### Work to complete
Return every line of the records below that contains the string "Informativa".

Dataset items

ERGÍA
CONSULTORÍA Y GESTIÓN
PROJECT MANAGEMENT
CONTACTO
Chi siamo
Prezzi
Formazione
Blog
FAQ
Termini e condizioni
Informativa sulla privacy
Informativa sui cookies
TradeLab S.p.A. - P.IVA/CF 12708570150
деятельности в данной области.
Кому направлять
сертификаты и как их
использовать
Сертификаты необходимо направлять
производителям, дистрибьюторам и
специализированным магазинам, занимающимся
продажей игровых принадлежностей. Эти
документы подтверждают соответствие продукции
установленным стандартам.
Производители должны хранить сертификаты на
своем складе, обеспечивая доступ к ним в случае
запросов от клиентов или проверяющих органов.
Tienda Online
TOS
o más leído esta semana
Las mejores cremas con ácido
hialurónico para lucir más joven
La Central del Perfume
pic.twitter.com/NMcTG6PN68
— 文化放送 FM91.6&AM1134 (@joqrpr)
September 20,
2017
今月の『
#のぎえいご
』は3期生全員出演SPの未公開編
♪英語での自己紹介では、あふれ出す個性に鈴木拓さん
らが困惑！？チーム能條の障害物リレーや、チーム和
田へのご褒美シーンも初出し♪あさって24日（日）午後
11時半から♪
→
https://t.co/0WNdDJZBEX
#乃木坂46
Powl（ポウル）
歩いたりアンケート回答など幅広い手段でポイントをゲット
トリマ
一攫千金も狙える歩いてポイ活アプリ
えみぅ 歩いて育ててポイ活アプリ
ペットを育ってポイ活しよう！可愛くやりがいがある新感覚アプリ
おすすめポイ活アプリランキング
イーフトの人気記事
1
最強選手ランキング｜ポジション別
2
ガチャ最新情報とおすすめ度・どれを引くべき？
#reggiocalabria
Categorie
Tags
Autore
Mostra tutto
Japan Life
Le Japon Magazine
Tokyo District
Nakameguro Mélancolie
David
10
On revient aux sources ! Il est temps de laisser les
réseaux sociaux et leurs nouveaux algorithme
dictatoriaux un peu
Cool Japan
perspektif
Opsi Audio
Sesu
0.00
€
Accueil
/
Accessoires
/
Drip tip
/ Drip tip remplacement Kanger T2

### Answer for this exercise
Informativa sulla privacy
Informativa sui cookies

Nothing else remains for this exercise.